In this capacity he has been involved in counselling Chinese telecommunications Huawei in the Meng Wangzhou extradition case and the rolling out of 5G technology, reported The Globe and Mail.

Charest told a business panel at the Empire Club in Toronto in November 2019 that Canada should seek closer ties with China.

He also praised efforts made by former Prime Minister Pierre Elliott Trudeau to open diplomatic relationships with China in 1970, independently of the U.S.

China at the time was going through the Cultural Revolution (1966-1976), with estimates of 2 to 8 million people being killed in the political campaign.

“Our policy toward China has been hijacked by Donald Trump,” Charest said. We should not be kowtowing to another government with regard to our relationship with China.”

This stance and previous work could be perceived in conflict with the Conservative Party’s consistent calls to ban Huawei from Canada’s 5G wireless infrastructure, something Canada has yet to do despite similar moves by key intelligence allies.

Political Career

Charest held cabinet positions in the Progressive Conservative Party (PCP) government of Brian Mulroney and became leader of the PCP from 1993 to 1998.

Support for the Progressive Conservatives was waning in 1993, and Mulroney didn’t run again.

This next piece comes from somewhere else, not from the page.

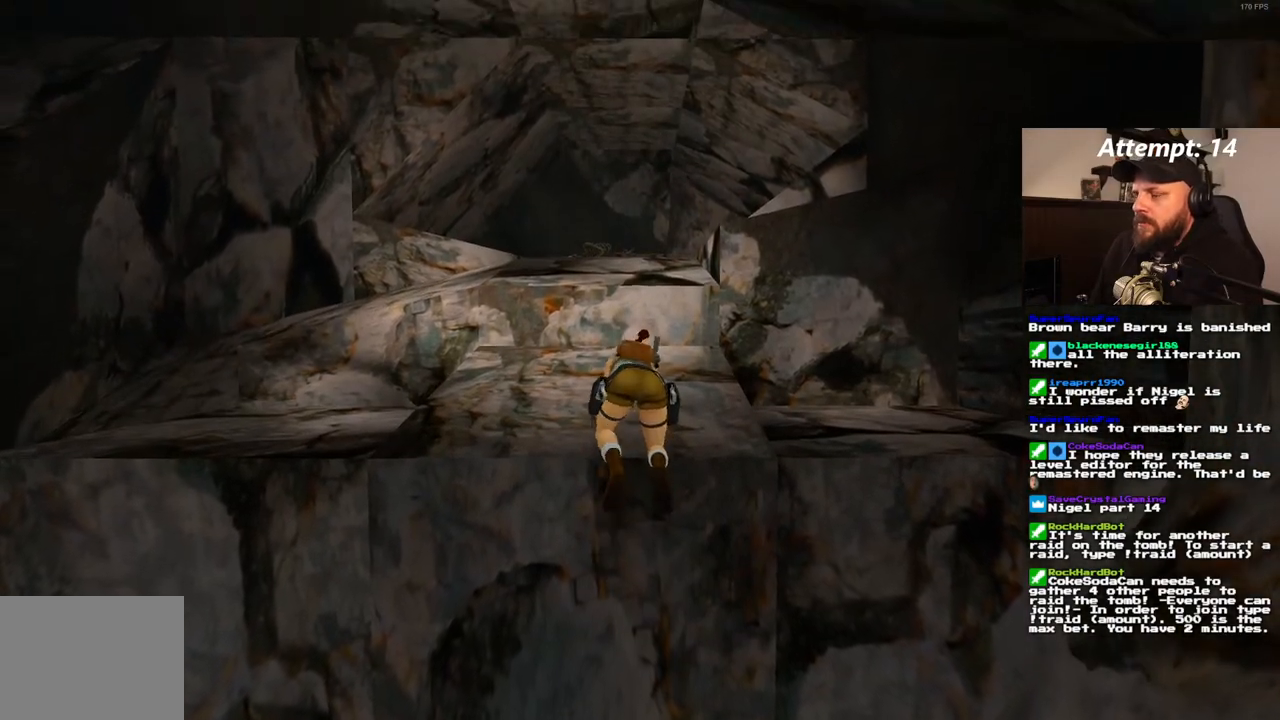
{"buttons": [], "left_stick": "center", "right_stick": "center", "events": []}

Kim Campbell then took the helm but failed to maintain the party’s majority status after a devastating loss in the 1993 election reduced the party to only two seats. Charest then took over after Campbell resigned the same year.

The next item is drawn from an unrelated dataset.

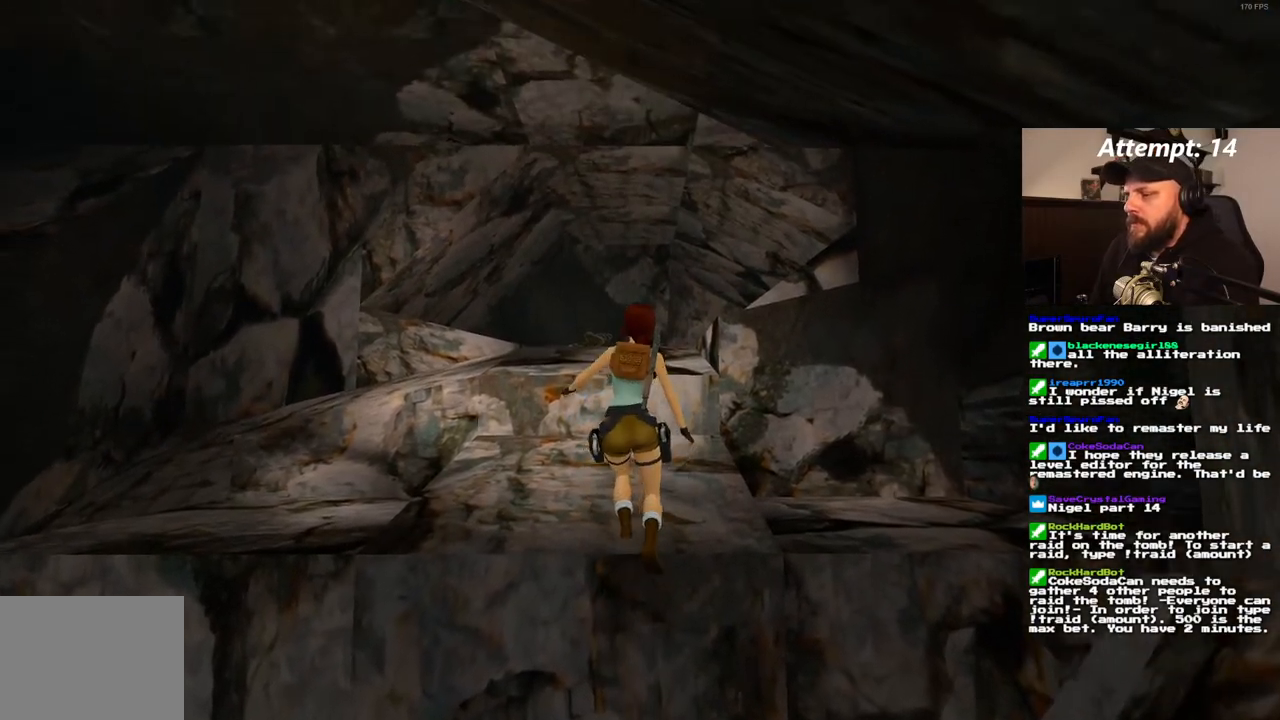
{"buttons": ["DPAD_UP"], "left_stick": "center", "right_stick": "center", "events": [[200, "DPAD_UP", "down"]]}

As PCP leader, Charest worked to rebuild the party and restored some of the lost seats. In the 1997 general election, the PCP won 20 seats in the House of Commons.

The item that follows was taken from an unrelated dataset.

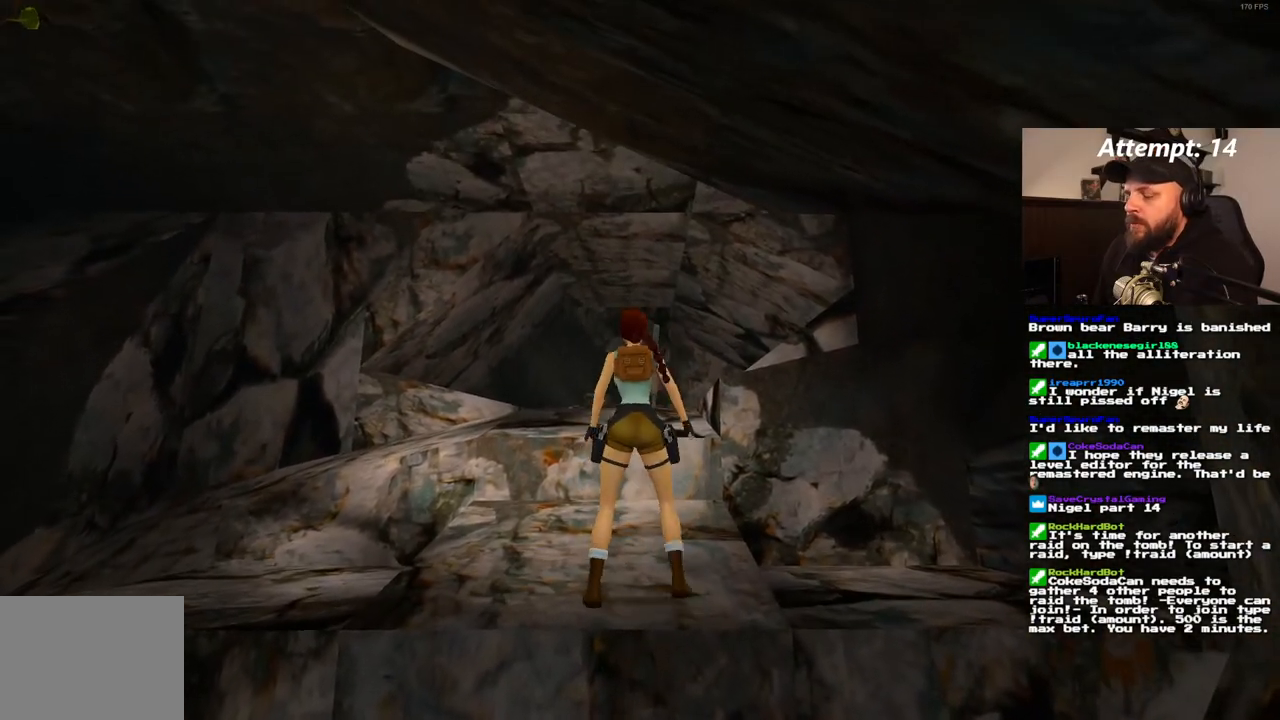
{"buttons": ["DPAD_UP"], "left_stick": "center", "right_stick": "center", "events": [[217, "DPAD_RIGHT", "down"], [417, "DPAD_RIGHT", "up"]]}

Charest then left federal politics to lead Quebec’s Liberal Party from 1998 to 2012, and became Quebec premier from 2003 to 2012. During those years, the two main political forces in Quebec were the Liberals and the pro-independence Parti Québécois (PQ).

Straying away from the province’s usual socialistic policies, Charest attempted to rise the cost of university tuition towards the end of his third mandate in 2012, which resulted in a protracted left-wing inspired student movement fighting against the hike.

The movement occurred on the heels of the “Arab Spring” was dubbed “Printemps érable” (“Maple Spring”), with movement supporters donning red felt squares on their clothes or school bag.

Charest suppressed the sometimes violent movement by passing Bill 78, suspending classes in the institutions on strike and curtailing protests. He then lost in his riding and was defeated in the provincial election in September 2012 by Pauline Marois’s PQ, which cancelled the tuition hike and repealed Bill 78.

Charest had also been plagued by allegations of illegal financing in Quebec’s Liberal Party during his time at the helm, but the anti-corruption probe looking into the matter since 2014 announced on Feb. 28 it was stopping its activities.

The evidence gathered was submitted to an expert panel of the prosecutor’s office and the probe was terminated based on the legal advice obtained, indicated the Permanent Anti-Corruption Unit (UPAC).